These authors did it the way it should be done, in my opinion, with whole genome sequences. Unfortunately, they only did it for western and eastern Andalucia.

"Regarding lineage L, the sub-haplogroups L1 (L1b), L2 (L2a, L2b) and L3 (L3d, L3f, L3h, L3x) again distinguish western (3.92%) from eastern (1.28%) Andalusians. In the analyzed Berber samples, the L1b registered an average of 7% (~6–8%). In Figuig Berbers, L3e appears conspicuously represented (21.3%), which is a finding that is not shared by the other two Moroccan Berber populations (3–8%). The evolutionary origins of the L0, L1, L2 and L3 lineages are located in sub-Saharan Africa [41]. The neat markers of mtDNA L lineages among North Africans again support the view that the Sahara desert has not been an insurmountable barrier to the populations that border it ([15,38,42], among others)."
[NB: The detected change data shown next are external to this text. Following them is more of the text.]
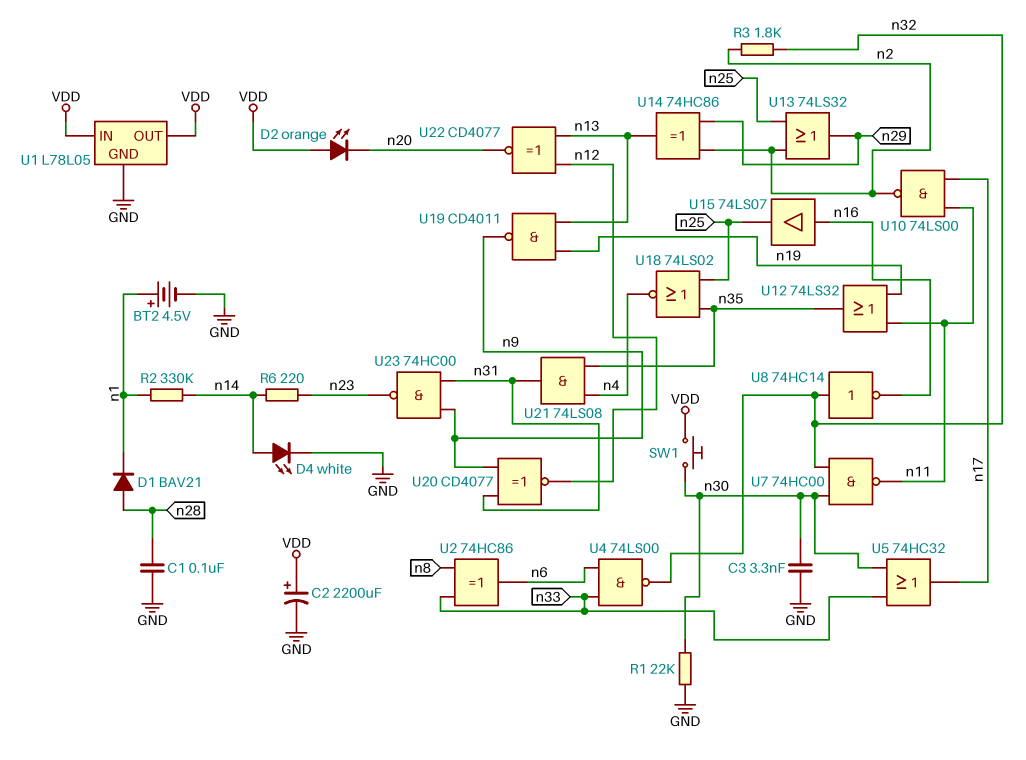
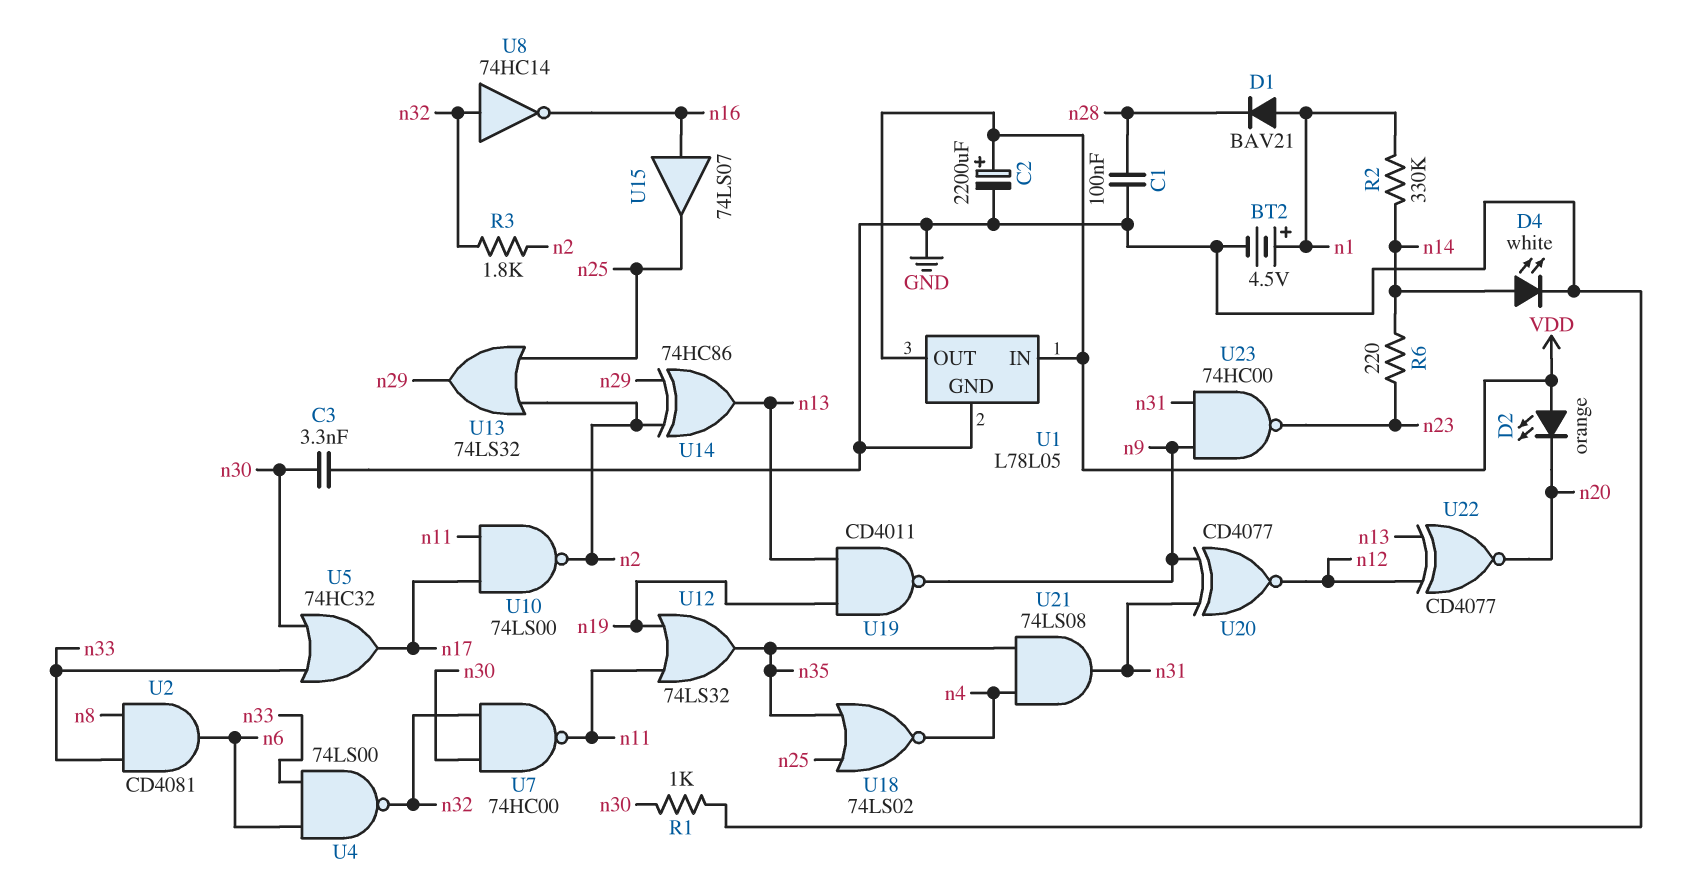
D1: diode BAV21 (A n28, K n1) -> diode BAV21 (A n1, K n28)
R1: 22k (GND, n30) -> 1k (GND, n30)
SW1: button (VDD, n30) -> none
U2: XOR 74HC86 (in n8, in n33, out n6) -> AND CD4081 (in n8, in n33, out n6)

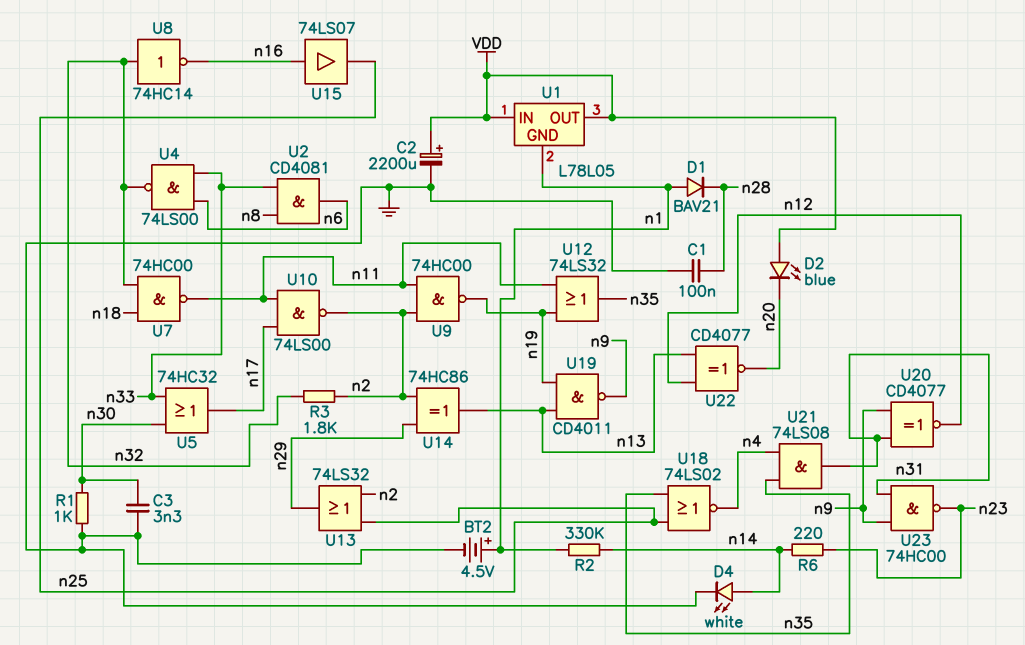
D2: LED orange (A VDD, K n20) -> LED blue (A VDD, K n20)
U1 pin GND: GND -> n1
U7: NAND 74HC00 (in n30, in n32, out n11) -> NAND 74HC00 (in n18, in n32, out n11)
U9: none -> NAND 74HC00 (in n2, in n11, out n19)

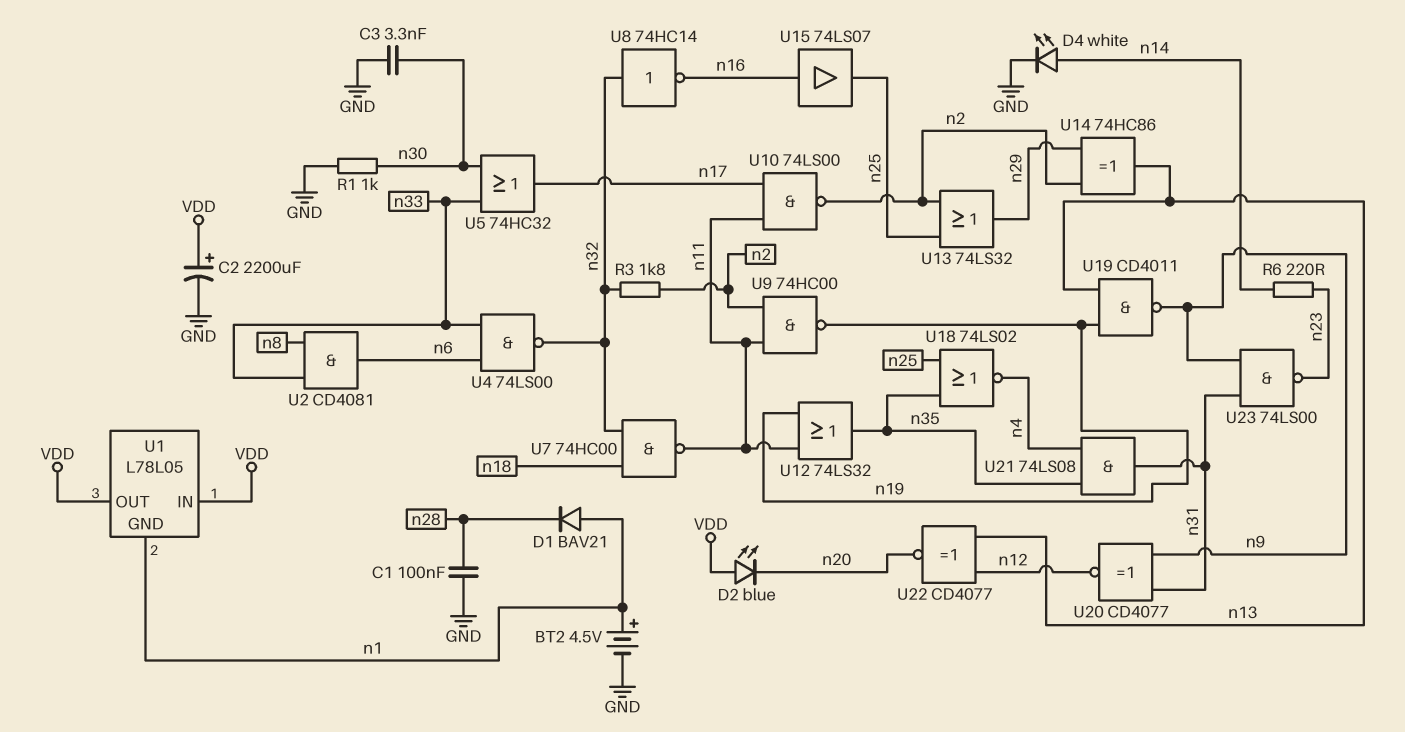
R2: 330k (n1, n14) -> none
U23: NAND 74HC00 (in n9, in n31, out n23) -> NAND 74LS00 (in n9, in n31, out n23)

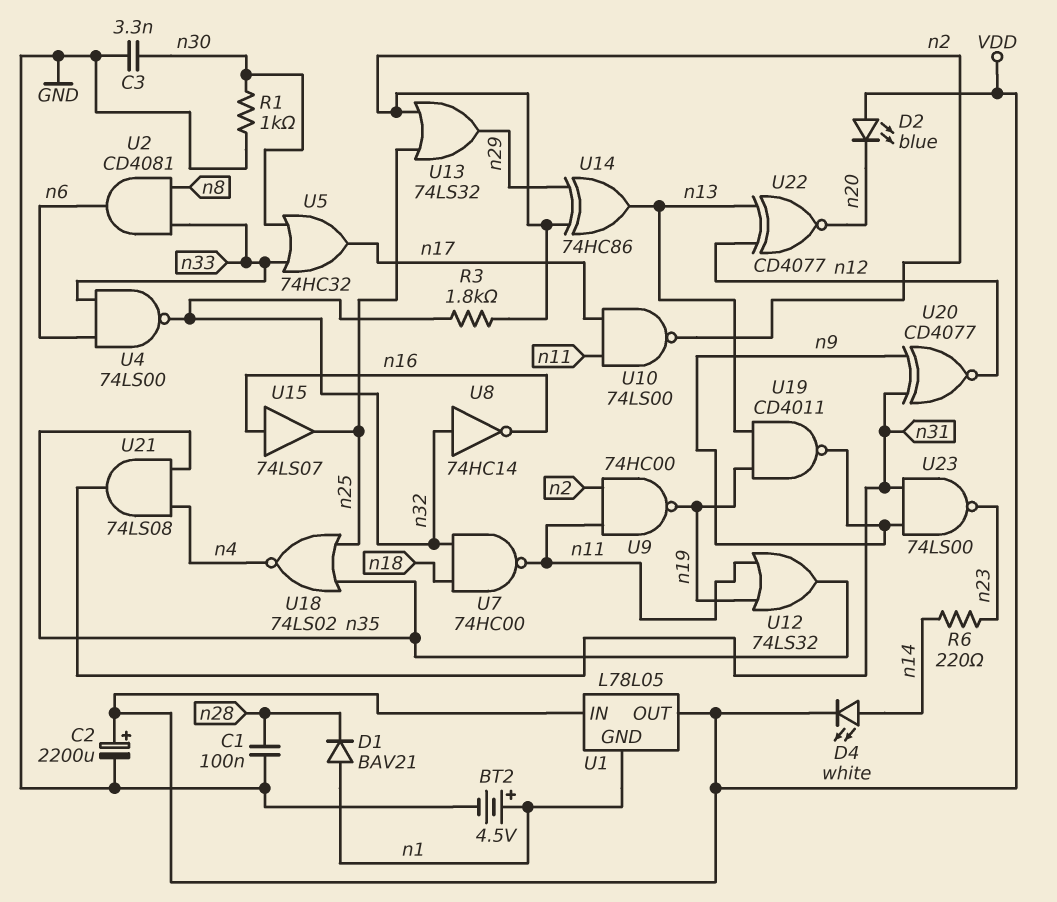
D4: LED white (A n14, K GND) -> LED white (A n14, K VDD)

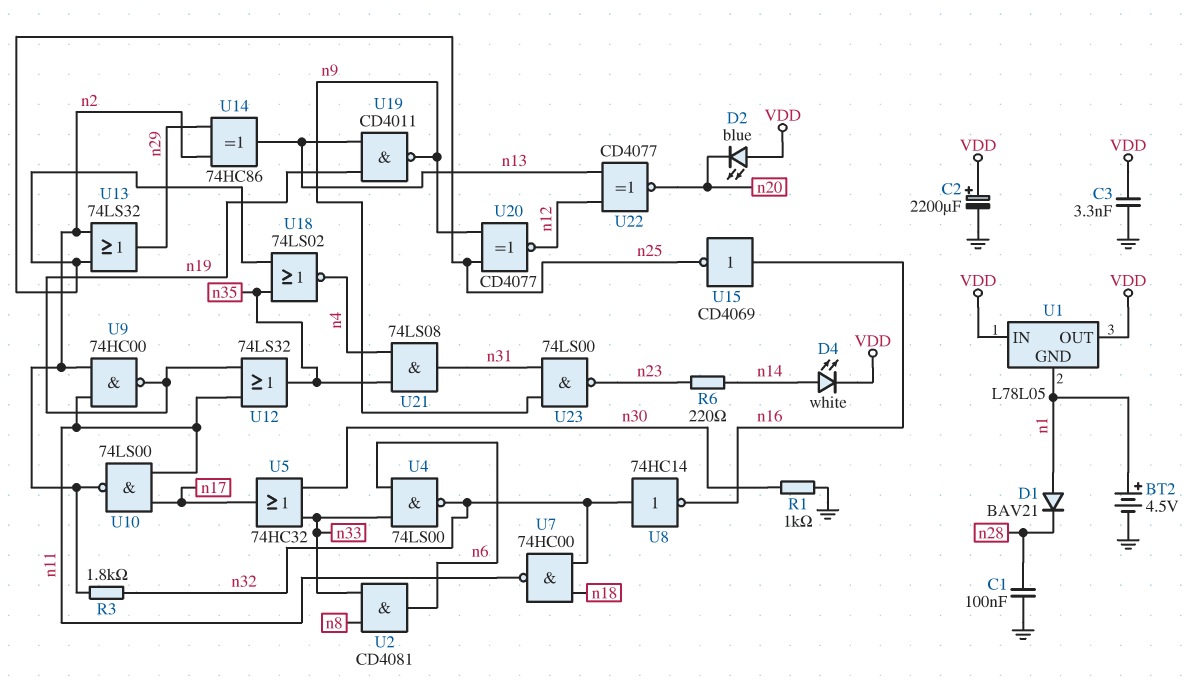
C3: 3.3nF (GND, n30) -> 3.3nF (GND, VDD)
U15: buffer 74LS07 (in n16, out n25) -> NOT CD4069 (in n16, out n25)
U20: XNOR CD4077 (in n9, in n31, out n12) -> XNOR CD4077 (in n9, in n25, out n12)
"The analysis performed by [26] on the phylogeography of L sequences observed in Iberia and remaining Europe pointed to 65% of its introduction in recent times (Romanization period, Islamic expansion and Atlantic slave trade), and 35% at older times, as earlier as 11ky. The complete sequence based FA for U6 agrees more with these results, attributing a half-half proportion of sequences in both periods, showing the higher resolution of complete mitogenomes. The historical-based expectation of a higher proportion of newly introduced U6 lineages in Andalusia was confirmed: 70% against 30% in the earlier migration."

----------


## suebiking

Well I personally did not know about that study which is quite interesting. About the topic study, at least we have more samples to work with. Hopefully Maciamo will use these samples to update the mt-dna data about the iberian peninsula though it seems to me it will only alter the averages of lineages that have a small presence in iberia like x,w,i,l etc.

----------


## suebiking

I just took now into account, where is haplogroup K in the percentages, is it under U has K itself derived from u8 or is it in the other categorie, categorie which is almost non existent in portugal but very high in the iberian plateau. 
PS: don´t mind the 21% other in center portugal since looking at the images I do not see the part of the circle with its color.

----------


## mihaitzateo

The paper seems very interesting but I just read it fast now.
What it seems weird are the large variations of H maternal line in different areas of Spain.

----------


## Angela

> I just took now into account, where is haplogroup K in the percentages, is it under U has K itself derived from u8 or is it in the other categorie, categorie which is almost non existent in portugal but very high in the iberian plateau. 
> PS: don´t mind the 21% other in center portugal since looking at the images I do not see the part of the circle with its color.


Suebiking,

Go to the Supplementary Info section to which I link below, and click on Tables S1 and S2. Once there, if you scroll all the way to the right, you'll see the designations for both the new samples they collected and the ones they used that were previously published. You'll find "K" in there.

http://journals.plos.org/plosone/art...0159735#sec013

@mihaitzatelo,

Yes, I noticed that too.

----------


## suebiking

Thanks, I missed it.

----------